---------- Given text

List input datasets step names in the flow.

Returns:

list[str] –

List of input datasets names.

Examples:

>>> get_input_datasets()
["dataset1", "dataset2"]

get_output_buckets ¶

get_output_buckets()

List output buckets step names in the flow.

Returns:

list[str] –

List of output buckets names.

Examples:

>>> get_output_buckets()
["bucket_output"]

get_output_datasets ¶

get_output_datasets()

List output datasets step names in the flow.

Returns:

list[str] –

List of output datasets names.

Examples:

>>> get_output_datasets()
["dataset_output"]

glob_bucket_objects ¶

glob_bucket_objects(bucket_name, pattern)

List files in a remote directory that match a pattern.

Parameters:

bucket_name (str) –

Name of the bucket to list in.
pattern (str) –

List all objects that starts with pattern.

Returns:

list[str] –

List of object names that match the pattern.

Examples:

>>> glob_bucket_objects("my-bucket", "path/to/file*.txt")
["my-bucket/path/to/file1.txt", "my-bucket/path/to/file2.txt"]

import_dataset ¶

import_dataset(dataset_name)

Load a pandas DataFrame from a parquet file in the papai bucket.

Parameters:

dataset_name (str) –

Name of the dataset to load.

Returns:

DataFrame –

DataFrame loaded from the parquet file.

Examples:

>>> df = import_dataset("my-dataset")
>>> repr(df)
DataFrame({"a": [1, 2, 3], "b": [4, 5, 6]})

list_bucket_objects ¶

list_bucket_objects(bucket_name, prefix='', recursive=True)

List bucket objects with name starting with prefix.

Parameters:

bucket_name (str) –

Name of the bucket to list in.

--------------------
---------- Given records

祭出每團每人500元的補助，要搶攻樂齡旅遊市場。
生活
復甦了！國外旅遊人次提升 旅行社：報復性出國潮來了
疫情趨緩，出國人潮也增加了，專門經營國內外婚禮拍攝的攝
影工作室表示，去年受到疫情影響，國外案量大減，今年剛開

--------------------
---------- Given records

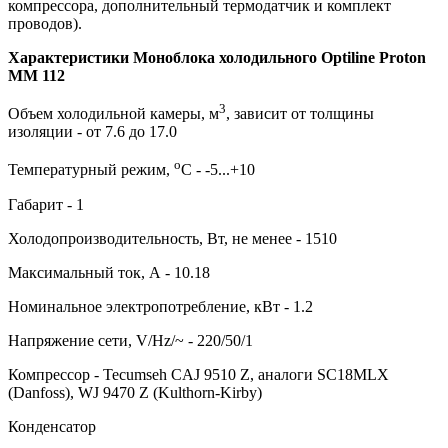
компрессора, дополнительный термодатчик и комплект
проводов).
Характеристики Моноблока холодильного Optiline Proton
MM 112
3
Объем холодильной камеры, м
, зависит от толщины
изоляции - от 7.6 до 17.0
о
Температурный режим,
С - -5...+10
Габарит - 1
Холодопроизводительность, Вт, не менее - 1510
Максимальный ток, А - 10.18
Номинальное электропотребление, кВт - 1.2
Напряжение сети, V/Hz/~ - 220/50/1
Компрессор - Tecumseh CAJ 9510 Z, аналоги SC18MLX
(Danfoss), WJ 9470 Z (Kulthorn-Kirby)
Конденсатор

--------------------

• [Questions on the material]
**1)** Summarize the function reference in two sentences.
**2)** Decide whether each statement agrees with the function reference, answering yes or no and quoting the words that decide it.
(a) import_dataset loads a pandas DataFrame from a parquet file.
(b) In list_bucket_objects, recursive is set to False by default.
(c) glob_bucket_objects returns a list of object names that match the pattern.

• [Problem solutions]
**1)** The function reference describes functions that list the step names in the flow for input datasets, output buckets and output datasets, each returning a list of strings. It also covers glob_bucket_objects, which lists objects in a bucket that match a pattern; import_dataset, which loads a pandas DataFrame from a parquet file in the papai bucket; and list_bucket_objects, which lists bucket objects whose names start with a prefix.

**2)**
(a) Yes: "Load a pandas DataFrame from a parquet file in the papai bucket."
(b) No: "list_bucket_objects(bucket_name, prefix='', recursive=True)"
(c) Yes: "List of object names that match the pattern."